Isana Wild leo

Kolejny żel pod prysznic z Isany, który miałam okazję testować. Pod wieloma względami nie odbiega on od pozostałych żeli tej marki. Jest jednak pewien taki niuans, który sprawia, że moja ocena tego produktu znacząco się zmienia.

Isana

Isana Wild leo - co pisze producent

Na opakowaniu można przeczytać: "Isana Kremowy żel pod prysznic WILD LEO o ekscytującym kwiatowym zapachu. Produkt odpowiedni dla wegan. Wyczuwalnie delikatniejsza skóra.
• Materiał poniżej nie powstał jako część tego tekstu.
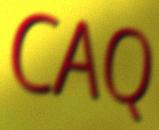
CAQ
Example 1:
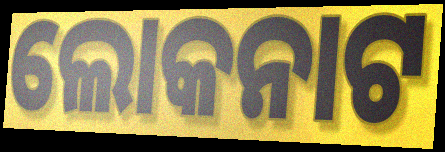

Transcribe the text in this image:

ଲୋକନାଟ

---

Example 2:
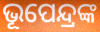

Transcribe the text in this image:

ଭୂପେନ୍ଦ୍ରଙ୍କ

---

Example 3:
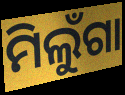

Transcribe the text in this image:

ମିଲୁଁଗା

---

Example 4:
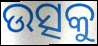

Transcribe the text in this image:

ଉତ୍ସକୁ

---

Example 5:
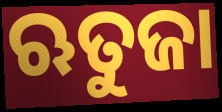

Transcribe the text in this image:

ଋତୁଜା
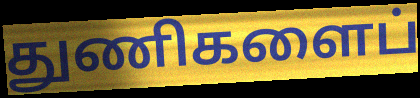
துணிகளைப்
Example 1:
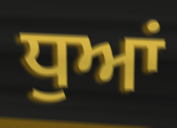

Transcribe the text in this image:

ਧੁਆਂ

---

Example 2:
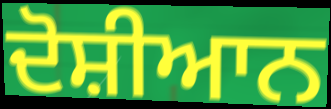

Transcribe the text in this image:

ਦੋਸ਼ੀਆਨ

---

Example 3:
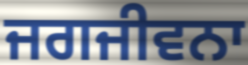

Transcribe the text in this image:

ਜਗਜੀਵਨਾ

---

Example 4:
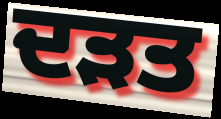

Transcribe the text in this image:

ਦੜਤ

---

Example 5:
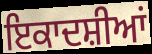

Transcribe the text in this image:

ਇਕਾਦਸ਼ੀਆਂ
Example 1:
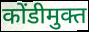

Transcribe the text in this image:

कोंडीमुक्त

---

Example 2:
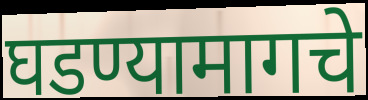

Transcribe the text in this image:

घडण्यामागचे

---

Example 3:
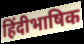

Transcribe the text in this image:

हिंदीभाषिक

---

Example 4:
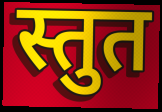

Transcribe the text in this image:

स्तुत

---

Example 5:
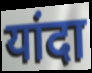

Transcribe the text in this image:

यांदा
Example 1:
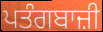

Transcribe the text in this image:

ਪਤੰਗਬਾਜ਼ੀ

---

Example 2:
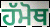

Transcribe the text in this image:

ਹੱਮੋਥ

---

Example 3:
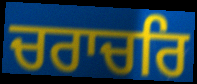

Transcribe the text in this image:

ਚਰਾਚਰਿ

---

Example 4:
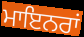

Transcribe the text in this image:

ਮਾਇਨਰਾਂ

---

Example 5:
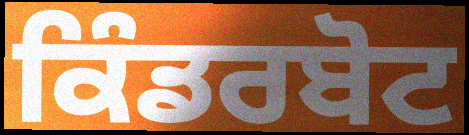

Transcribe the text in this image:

ਕਿੰਡਰਬੋਟ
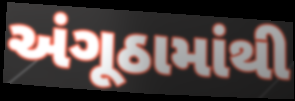
અંગૂઠામાંથી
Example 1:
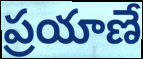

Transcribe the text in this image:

ప్రయాణే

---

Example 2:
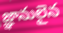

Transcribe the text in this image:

జ్ఞానులైన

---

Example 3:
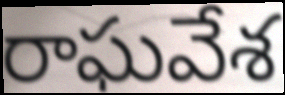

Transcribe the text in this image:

రాఘవేశ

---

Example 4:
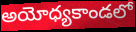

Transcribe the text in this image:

అయోధ్యకాండలో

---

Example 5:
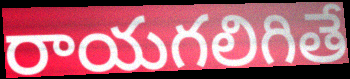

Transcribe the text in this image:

రాయగలిగితే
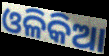
ଓଳିକିଆ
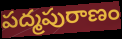
పద్మపురాణం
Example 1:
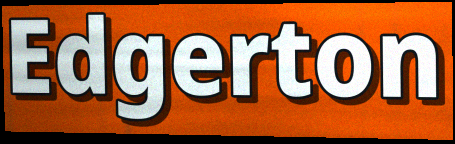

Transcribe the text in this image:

Edgerton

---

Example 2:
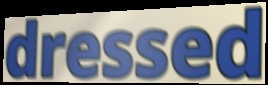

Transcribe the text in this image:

dressed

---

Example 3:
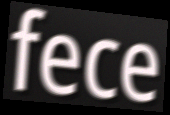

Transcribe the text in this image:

fece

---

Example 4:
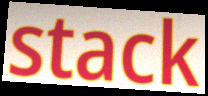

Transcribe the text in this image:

stack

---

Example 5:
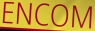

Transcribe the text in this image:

ENCOM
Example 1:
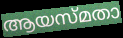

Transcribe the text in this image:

ആയസ്മതാ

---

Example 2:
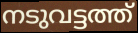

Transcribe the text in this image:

നടുവട്ടത്ത്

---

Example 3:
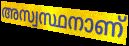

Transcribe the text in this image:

അസ്വസ്ഥനാണ്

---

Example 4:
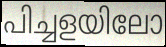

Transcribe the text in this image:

പിച്ചളയിലോ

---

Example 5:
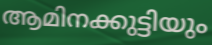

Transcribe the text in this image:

ആമിനക്കുട്ടിയും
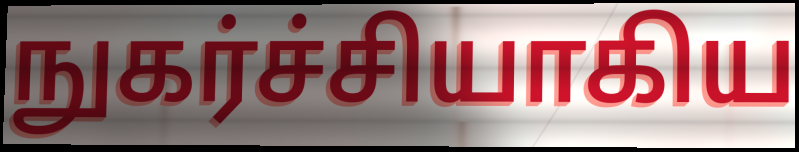
நுகர்ச்சியாகிய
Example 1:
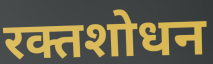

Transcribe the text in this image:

रक्तशोधन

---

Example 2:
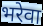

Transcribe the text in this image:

भरेवा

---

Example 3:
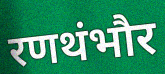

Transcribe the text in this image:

रणथंभौर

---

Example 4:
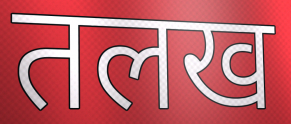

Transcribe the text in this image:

तलख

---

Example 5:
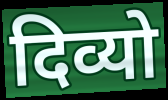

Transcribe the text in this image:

Odkryj w sobie lwa i zanurz się w ekscytującym kwiatowym zapachu kremowego żelu pod prysznic Isana WILD LEO. Kompleks pielęgnacyjny pomaga zachować równowagę gospodarki wodnej skóry i w ten sposób chroni skórę przed wysuszaniem. Skóra jest miękka i elastyczna w dotyku."

Pojemność - 300 ml

Cena - około 4 zł

Skład:

Isana

Isana Wild leo - moja opinia

Żel pod prysznic jest faktycznie kremowy w swej konsystencji i całkiem nieźle pielęgnuje skórę. Delikatnie ją nawilża, przez co jest ona po prysznicu naprawdę przyjemna w dotyku.

Nie wywołuje podrażnienia skóry, ani żadnego uczulenia.

Niestety ogromnym minusem jest zapach tego żelu. Dla mnie jest on taki "babciny", przesłodzony totalnie. Niestety tak działał mi on na nerwy, że ledwo dałam radę go używać. O zgrozo! Skóra po prysznicu także nosi taki zapach.

Niestety z tego powodu nie polecam Wam tego żelu, jak również uroczyście oświadczam, że sama również go więcej nie kupię.